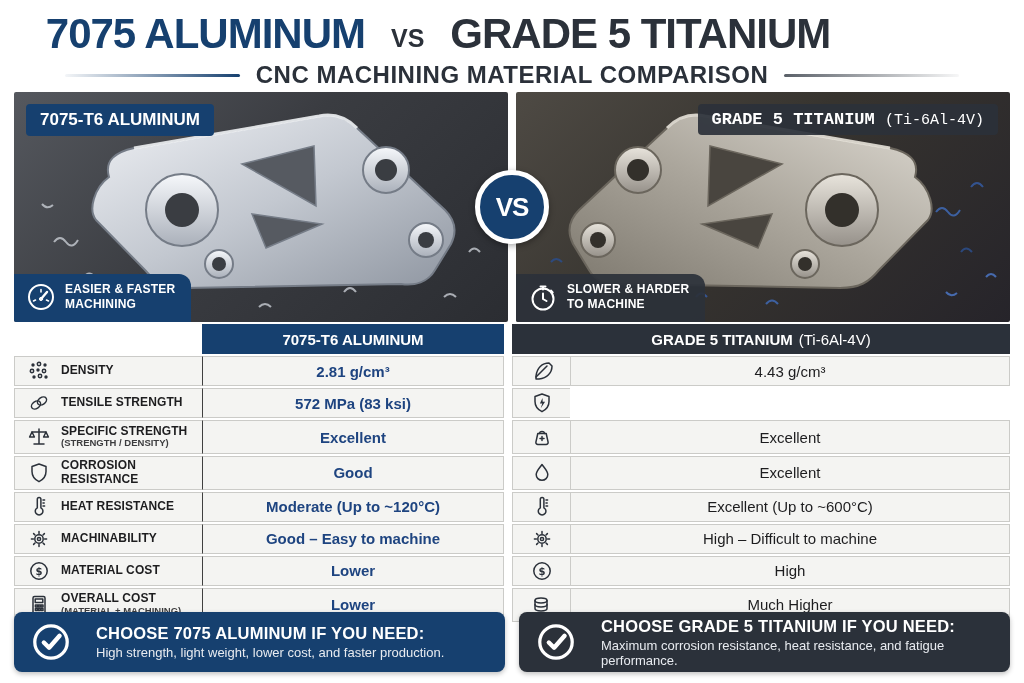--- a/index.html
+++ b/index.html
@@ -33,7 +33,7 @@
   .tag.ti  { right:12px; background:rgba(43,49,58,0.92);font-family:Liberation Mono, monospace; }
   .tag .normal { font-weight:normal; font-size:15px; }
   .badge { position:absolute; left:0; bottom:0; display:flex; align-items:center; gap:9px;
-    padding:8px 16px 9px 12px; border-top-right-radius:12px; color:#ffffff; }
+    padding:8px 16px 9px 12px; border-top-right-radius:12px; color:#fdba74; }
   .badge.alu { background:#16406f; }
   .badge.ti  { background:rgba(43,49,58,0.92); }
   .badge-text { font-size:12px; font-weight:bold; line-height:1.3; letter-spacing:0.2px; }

Prompt: What lines in the data include the string "border"? Copy each one.

Output below:
-    padding:8px 16px 9px 12px; border-top-right-radius:12px; color:#ffffff; }
+    padding:8px 16px 9px 12px; border-top-right-radius:12px; color:#fdba74; }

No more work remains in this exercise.